Proceedings of the National Academy of Sciences, published ahead of print December 27, 2010
Nick A. Drake, Roger M. Blench, Simon J. Armitage, Charlie S. Bristow, and Kevin H. White
“Evidence increasingly suggests that sub-Saharan Africa is at the center of human evolution and understanding routes of dispersal “out of Africa” is thus becoming increasingly important. The Sahara Desert is considered by many to be an obstacle to these dispersals and a Nile corridor route has been proposed to cross it. Here we provide evidence that the Sahara was not an effective barrier and indicate how both animals and humans populated it during past humid phases. Analysis of the zoogeography of the Sahara shows that more animals crossed via this route than used the Nile corridor. Furthermore, many of these species are aquatic.
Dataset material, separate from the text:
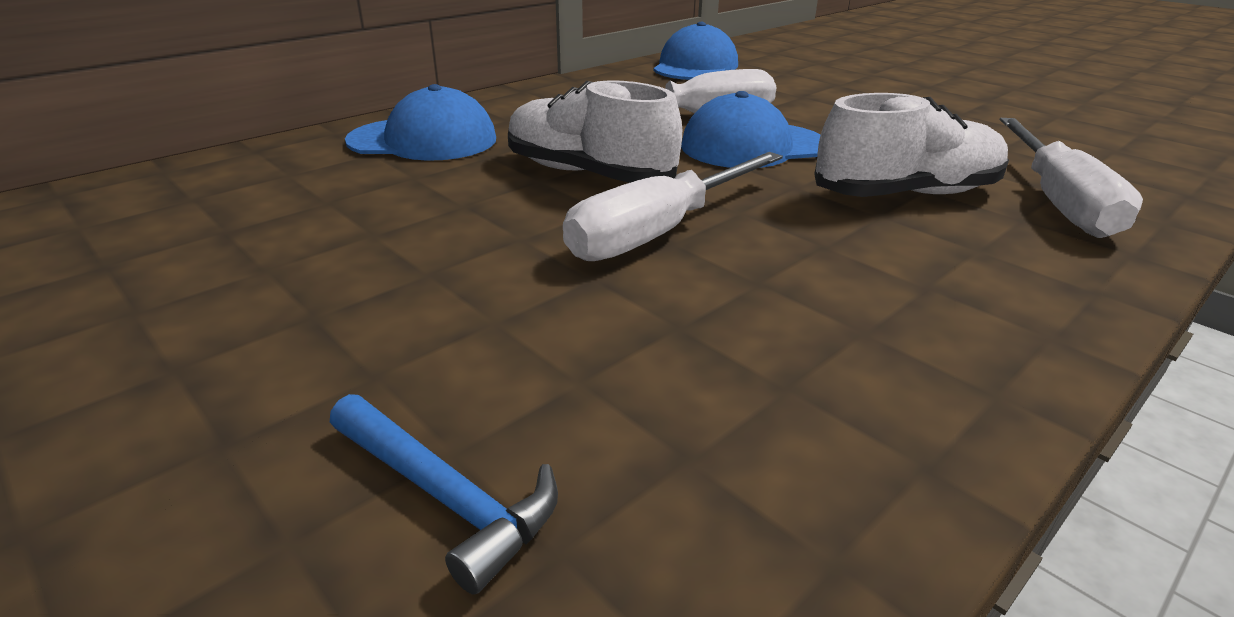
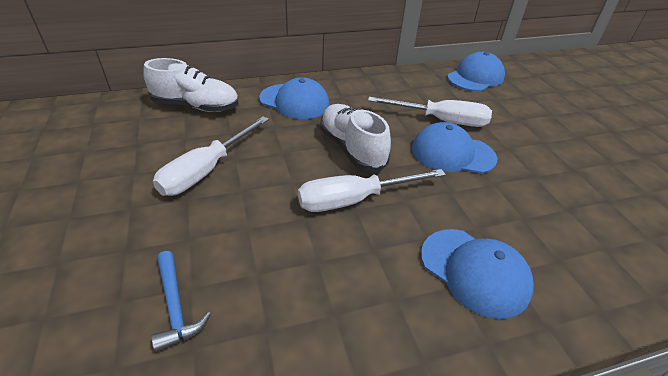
camera: 25 degrees right, 10 degrees up
(906, 194) = (507, 218): white shoe -> white shoe (196, 106)
(934, 262) = (474, 271): none -> blue cap
(1057, 201) = (597, 255): white screwdriver -> white screwdriver (207, 170)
This dispersal was possible because during the Holocene humid period the region contained a series of linked lakes, rivers, and inland deltas comprising a large interlinked waterway, channeling water and animals into and across the Sahara, thus facilitating these dispersals. This system was last active in the early Holocene when many species appear to have occupied the entire Sahara. However, species that require deep water did not reach northern regions because of weak hydrological connections. Human dispersals were influenced by this distribution; Nilo-Saharan speakers hunting aquatic fauna with barbed bone points occupied the southern Sahara, while people hunting Savannah fauna with the bow and arrow spread southward. The dating of lacustrine sediments show that the “green Sahara” also existed during the last interglacial (∼125 ka) and provided green corridors that could have formed dispersal routes at a likely time for the migration of modern humans out of Africa.”